Kara Johnson is with Texans Care for Children, a child advocacy group. She quotes a 2006 study from the Bush school at Texas A&M that shows it’s smart budgeting to support early childhood education.
“What the study found was that when you invest in high quality care, the key is high quality, you get a 350 percent return on your investment," said Johnson. "Every dollar invested $3.50 back for local communities. And that’s at a minimum.”
State Representative Mark Strama (D-Austin) thinks that argument may be falling on deaf ears.
“Honestly I think most legislators have tuned out those arguments because every expenditure comes with that argument," said Strama.
Don’t get him wrong, he thinks there can be a savings down the road getting kids better prepared for kindergarten. And he’d like to see a full restoration of state grants that helped school districts fund full day pre-Kindergarten.
But for now he wants to better use the federal money Texas gets for low-income childcare subsidies. He wants to rate child care providers.
“Right now we have high quality providers and we have less high quality providers and we compensate them the exact same amount," said Strama. "And so what we’re really trying to do is put some incentives into the marketplace for child care provider to set higher standards and to provide more resources for kids.”
Get two stars and your reimbursement rate is 5 percent higher. Get 4 stars, you get 9 percent more.
During an interview this week Texas Education Commissioner Michael Williams agreed with the importance of early intervention. Saying the greatest influence on student achievement isn’t how much money a school gets.
“It’s who they are when they come to the classroom, as opposed to how many dollars are spent on them," said Williams.
He said low income students are less prepared for school than middle and upper income kids. But Williams won’t get into how much more money schools should get from the state to improve performance. Governor Rick Perry doesn’t see a need to increase funding.
"I think under any scenario over the last decade, the funding that we have seen in the state of Texas for public education has been pretty phenomenal," said Perry. "I’m not sure there’s any state in the nation that’s had that type – certainly not any big state.”
Mind you: Texas public school enrollment is up more than 20 percent over the last decade. And lawmakers cut how much districts get by $500 per student in 2011.
Pre-school quality and the state’s role in funding it are just a small part of the larger public education debate. So to get ready for what’s to come – let’s go over where we’re starting from.
“Last session lawmakers cut $5.4 billion from the public education budget," said Texas Tribune public education reporter Morgan Smith. "That was 4 billion from the general revenue. And then about 1.4 from what are called discretionary grants.”
Those grants were given to school districts to pay for full-day pre-K or after school tutoring from struggling students. The state’s Republican leadership – is not calling for spending to return to pre-2011 levels.
“You’re not seeing, while it might kind of shore up the arguments of why we need to restore the cuts, you’re not seeing that effect the rhetoric from leaders in the legislature just yet," said Smith.

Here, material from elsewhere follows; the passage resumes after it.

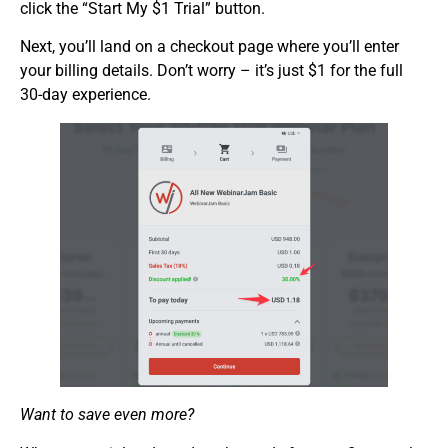
click the “Start My $1 Trial” button.
Next, you’ll land on a checkout page where you’ll enter
your billing details. Don’t worry – it’s just $1 for the full
30-day experience.
Want to save even more?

A lengthy school finance trial is set to wrap up this spring. A final verdict is expected sometime this summer. The fact that a court is going to tell lawmakers how much schools should get may freeze legislative action, said Smith.

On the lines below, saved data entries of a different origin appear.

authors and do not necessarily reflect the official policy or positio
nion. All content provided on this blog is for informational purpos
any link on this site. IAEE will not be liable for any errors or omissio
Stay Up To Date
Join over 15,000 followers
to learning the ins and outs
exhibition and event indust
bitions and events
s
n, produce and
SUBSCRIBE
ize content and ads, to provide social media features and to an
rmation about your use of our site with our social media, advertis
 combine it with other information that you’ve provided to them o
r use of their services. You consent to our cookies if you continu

“Their hands are actually tied by this. Really whatever they do…if they don’t put enough funding back in, that’s going to be undone by the courts. And if they do put more funding in then it’s very likely that the structure of how that’s distributed to schools is going to be changed by the courts,” Smith said.
Whenever there's a final ruling – lawmakers are expected to come back to Austin for a special session to work it all out.